Younger dogs often seem to become airborne on the wooden/tile floors, then slide and/or slam into a door or furniture resulting in injury.

There are several work-arounds to making the floors safe and less slippery for the family pets. I have included my clients’ four most popular options below.

Solution 1: Cheap and Easy Anti-Slip Strips

A trip to the shops to purchase as many metres of anti-slip underlay as needed by the owner in the colour of their choice will resolve many issues. Owners then can create a cheap washable replaceable walkway against any wall or create transition walkways and paths to other areas to allow the pet to traverse across the slippery floors.

While the same grip principle applies to non-slip dog socks and boots for pets, my clients find the socks grip, but the dog just rotates around in the sock and then the sock falls off. The home-made anti-slip mat runways, custom-cut to the width and length needed for each house and for each pet, work much better.

Figure 20.

Figure 21.

Solution 2: Carpet Runners

For larger or heavier dogs, you may need to also use a carpet runner, on top of the anti-slip underlay for better traction.

Household supply stores sell a variety of 60cm-wide (approximately) rolls of carpet runner in various colours and designs you can have cut to the required length to then sit on the underlay so the carpet runner does not slide.

Solution 3: Paw Pads

PawFriction is a paw pad coating designed for senior dogs to help with traction on slippery surfaces.My initial reaction to this product was negative, amid concerns it could cause reactions on the pads or if it was ingested.

Figure 22.

Figure 23.

Figure 24.

I asked around and got the following feedback from a vet colleague: “It seems to help my elderly dogs walk on my vinyl floor with less slipping. They didn’t lick at it or seem bothered and it was easy to apply, though a bit messy. Downside is, it only lasts about a week and has to be reapplied.”

Given the distress and exhaustion otherwise healthy old dogs experience trying to get weak legs under them, the product is still worth considering.

Solution 4: Dog boots/shoes

While there are many dog boots/shoes around now, many are not so good indoors.

One option work considering are disposable rubber slip-on boots that claim to give traction on slippery surfaces, for details see

Don’t leave the product on the dog unsupervised as it could represent an intestinal blockage risk if eaten and obviously don’t leave it on for too long so that the dog runs the risk of developing circumferential pressure sores.

Figure 25.


My thanks to Dr Guillermino Manigot for Figures 1 to 8 and to Dr K Coyner, Dr R McFadden, Dr T Bord and Dr R Hilton for the cat nail images.
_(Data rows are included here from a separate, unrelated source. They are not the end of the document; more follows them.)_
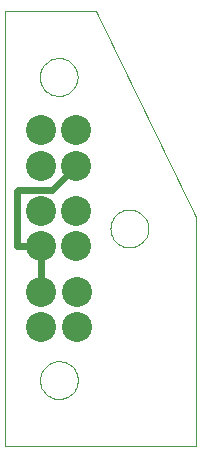
<source format=gtl>
G75*
G70*
%OFA0B0*%
%FSLAX24Y24*%
%IPPOS*%
%LPD*%
%AMOC8*
5,1,8,0,0,1.08239X$1,22.5*
%
%ADD10C,0.0000*%
%ADD11C,0.1000*%
%ADD12C,0.0240*%
D10*
X000101Y000110D02*
X000101Y014606D01*
X003101Y014610D01*
X003147Y014606D01*
X006471Y007756D01*
X006471Y000110D01*
X000101Y000110D01*
X001274Y002307D02*
X001276Y002357D01*
X001282Y002407D01*
X001292Y002456D01*
X001306Y002504D01*
X001323Y002551D01*
X001344Y002596D01*
X001369Y002640D01*
X001397Y002681D01*
X001429Y002720D01*
X001463Y002757D01*
X001500Y002791D01*
X001540Y002821D01*
X001582Y002848D01*
X001626Y002872D01*
X001672Y002893D01*
X001719Y002909D01*
X001767Y002922D01*
X001817Y002931D01*
X001866Y002936D01*
X001917Y002937D01*
X001967Y002934D01*
X002016Y002927D01*
X002065Y002916D01*
X002113Y002901D01*
X002159Y002883D01*
X002204Y002861D01*
X002247Y002835D01*
X002288Y002806D01*
X002327Y002774D01*
X002363Y002739D01*
X002395Y002701D01*
X002425Y002661D01*
X002452Y002618D01*
X002475Y002574D01*
X002494Y002528D01*
X002510Y002480D01*
X002522Y002431D01*
X002530Y002382D01*
X002534Y002332D01*
X002534Y002282D01*
X002530Y002232D01*
X002522Y002183D01*
X002510Y002134D01*
X002494Y002086D01*
X002475Y002040D01*
X002452Y001996D01*
X002425Y001953D01*
X002395Y001913D01*
X002363Y001875D01*
X002327Y001840D01*
X002288Y001808D01*
X002247Y001779D01*
X002204Y001753D01*
X002159Y001731D01*
X002113Y001713D01*
X002065Y001698D01*
X002016Y001687D01*
X001967Y001680D01*
X001917Y001677D01*
X001866Y001678D01*
X001817Y001683D01*
X001767Y001692D01*
X001719Y001705D01*
X001672Y001721D01*
X001626Y001742D01*
X001582Y001766D01*
X001540Y001793D01*
X001500Y001823D01*
X001463Y001857D01*
X001429Y001894D01*
X001397Y001933D01*
X001369Y001974D01*
X001344Y002018D01*
X001323Y002063D01*
X001306Y002110D01*
X001292Y002158D01*
X001282Y002207D01*
X001276Y002257D01*
X001274Y002307D01*
X003624Y007363D02*
X003626Y007413D01*
X003632Y007463D01*
X003642Y007512D01*
X003656Y007560D01*
X003673Y007607D01*
X003694Y007652D01*
X003719Y007696D01*
X003747Y007737D01*
X003779Y007776D01*
X003813Y007813D01*
X003850Y007847D01*
X003890Y007877D01*
X003932Y007904D01*
X003976Y007928D01*
X004022Y007949D01*
X004069Y007965D01*
X004117Y007978D01*
X004167Y007987D01*
X004216Y007992D01*
X004267Y007993D01*
X004317Y007990D01*
X004366Y007983D01*
X004415Y007972D01*
X004463Y007957D01*
X004509Y007939D01*
X004554Y007917D01*
X004597Y007891D01*
X004638Y007862D01*
X004677Y007830D01*
X004713Y007795D01*
X004745Y007757D01*
X004775Y007717D01*
X004802Y007674D01*
X004825Y007630D01*
X004844Y007584D01*
X004860Y007536D01*
X004872Y007487D01*
X004880Y007438D01*
X004884Y007388D01*
X004884Y007338D01*
X004880Y007288D01*
X004872Y007239D01*
X004860Y007190D01*
X004844Y007142D01*
X004825Y007096D01*
X004802Y007052D01*
X004775Y007009D01*
X004745Y006969D01*
X004713Y006931D01*
X004677Y006896D01*
X004638Y006864D01*
X004597Y006835D01*
X004554Y006809D01*
X004509Y006787D01*
X004463Y006769D01*
X004415Y006754D01*
X004366Y006743D01*
X004317Y006736D01*
X004267Y006733D01*
X004216Y006734D01*
X004167Y006739D01*
X004117Y006748D01*
X004069Y006761D01*
X004022Y006777D01*
X003976Y006798D01*
X003932Y006822D01*
X003890Y006849D01*
X003850Y006879D01*
X003813Y006913D01*
X003779Y006950D01*
X003747Y006989D01*
X003719Y007030D01*
X003694Y007074D01*
X003673Y007119D01*
X003656Y007166D01*
X003642Y007214D01*
X003632Y007263D01*
X003626Y007313D01*
X003624Y007363D01*
X001268Y012413D02*
X001270Y012463D01*
X001276Y012513D01*
X001286Y012562D01*
X001300Y012610D01*
X001317Y012657D01*
X001338Y012702D01*
X001363Y012746D01*
X001391Y012787D01*
X001423Y012826D01*
X001457Y012863D01*
X001494Y012897D01*
X001534Y012927D01*
X001576Y012954D01*
X001620Y012978D01*
X001666Y012999D01*
X001713Y013015D01*
X001761Y013028D01*
X001811Y013037D01*
X001860Y013042D01*
X001911Y013043D01*
X001961Y013040D01*
X002010Y013033D01*
X002059Y013022D01*
X002107Y013007D01*
X002153Y012989D01*
X002198Y012967D01*
X002241Y012941D01*
X002282Y012912D01*
X002321Y012880D01*
X002357Y012845D01*
X002389Y012807D01*
X002419Y012767D01*
X002446Y012724D01*
X002469Y012680D01*
X002488Y012634D01*
X002504Y012586D01*
X002516Y012537D01*
X002524Y012488D01*
X002528Y012438D01*
X002528Y012388D01*
X002524Y012338D01*
X002516Y012289D01*
X002504Y012240D01*
X002488Y012192D01*
X002469Y012146D01*
X002446Y012102D01*
X002419Y012059D01*
X002389Y012019D01*
X002357Y011981D01*
X002321Y011946D01*
X002282Y011914D01*
X002241Y011885D01*
X002198Y011859D01*
X002153Y011837D01*
X002107Y011819D01*
X002059Y011804D01*
X002010Y011793D01*
X001961Y011786D01*
X001911Y011783D01*
X001860Y011784D01*
X001811Y011789D01*
X001761Y011798D01*
X001713Y011811D01*
X001666Y011827D01*
X001620Y011848D01*
X001576Y011872D01*
X001534Y011899D01*
X001494Y011929D01*
X001457Y011963D01*
X001423Y012000D01*
X001391Y012039D01*
X001363Y012080D01*
X001338Y012124D01*
X001317Y012169D01*
X001300Y012216D01*
X001286Y012264D01*
X001276Y012313D01*
X001270Y012363D01*
X001268Y012413D01*
D11*
X001307Y010641D03*
X001307Y009460D03*
X001301Y007954D03*
X001301Y006772D03*
X001313Y005260D03*
X001313Y004079D03*
X002494Y004079D03*
X002494Y005260D03*
X002482Y006772D03*
X002482Y007954D03*
X002488Y009460D03*
X002488Y010641D03*
D12*
X002488Y009460D02*
X001688Y008660D01*
X000621Y008660D01*
X000599Y008659D01*
X000577Y008654D01*
X000556Y008647D01*
X000535Y008637D01*
X000517Y008625D01*
X000500Y008610D01*
X000501Y008610D02*
X000501Y006810D01*
X000591Y006772D02*
X001301Y006772D01*
X001301Y005272D01*
X001313Y005260D01*
X000591Y006772D02*
X000571Y006774D01*
X000551Y006778D01*
X000533Y006786D01*
X000516Y006796D01*
X000500Y006809D01*
M02*

</source>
Thank you to Dr Emily Rothstein Bassell for details of the website for disposable rubber slip-on boots.

Readers questions and answers

1. Name a focal immune disorder of the nail bed:

A. Shredded nails

b. Long overgrown nails

C. Symmetrical Lupoid Oncychodystrophy (SLO)
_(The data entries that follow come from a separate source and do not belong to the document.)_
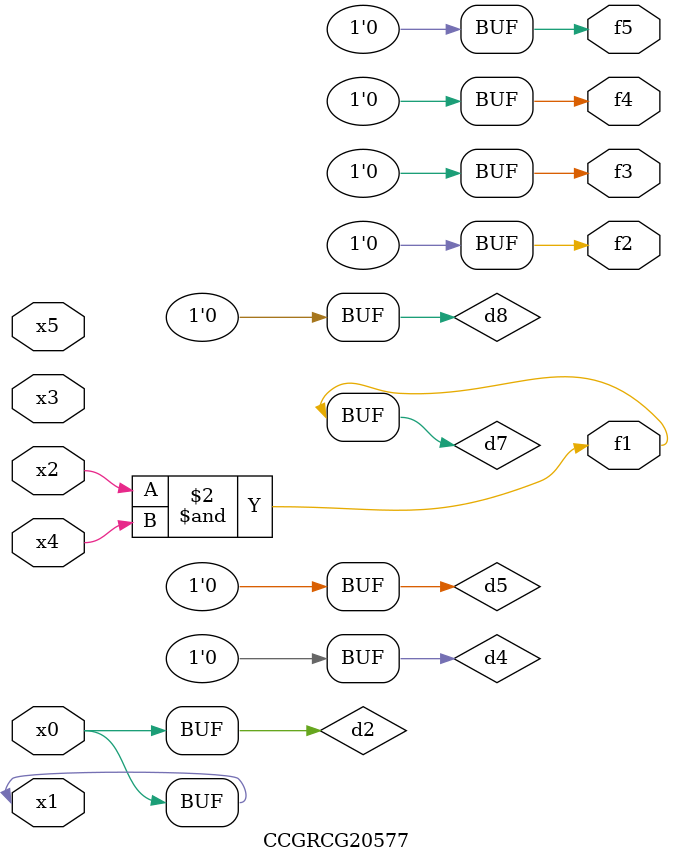
<source format=v>
module CCGRCG20577(
	input x0, x1, x2, x3, x4, x5,
	output f1, f2, f3, f4, f5
);

	wire d1, d2, d3, d4, d5, d6, d7, d8, d9;

	nand (d1, x1);
	buf (d2, x0, x1);
	nand (d3, x2, x4);
	and (d4, d1, d2);
	and (d5, d1, d2);
	nand (d6, d1, d3);
	not (d7, d3);
	xor (d8, d5);
	nor (d9, d5, d6);
	assign f1 = d7;
	assign f2 = d8;
	assign f3 = d8;
	assign f4 = d8;
	assign f5 = d8;
endmodule

</source>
D. Discoid Lupoid Erythematosus (DLE)

2. Which three of these dog breeds are at higher risk of SLO?

A. Bichon Frise

b. Rottweiler

C. German Shepherd

D. Labrador Retriever

E. Cavalier King Charles Spaniel

3. Name two diseases that can target the feline nail bed:

A. Feline Lymphoma

b. Feline Pemphigus foliaceus (PF)

C. Feline Proliferative Necrotising Otitis

D. Feline Lungworm Disease

4. Which of these two possible concerns are raised by the finding of shredded nails in a canine patient?

A. Malassezia infection

b. Recent trauma

C. Prolonged inactivity

D. Separation anxiety

5. Name two clinical observations that should be a mandatory part of any gait or neurological veterinary examination?

A. Culture of nail clippings

b. Assessment of the appearance of all nails, including the dewclaws

C. Listening to the sound of the nails hitting the ground as the dog walks

D. Assessment of the style of walking restraint used on the pet

6. How can a diagnosis of SLO usually be made?

A. Only by biopsy of a single nail

b. Only by biopsy of an entire amputated P3 along with nail

C. On clinical grounds without biopsy

D. Fine needle aspirate of nail bed

Answers: 1C; 2B, C and D; 3A and B; 4B and D; 5B and D; 6C.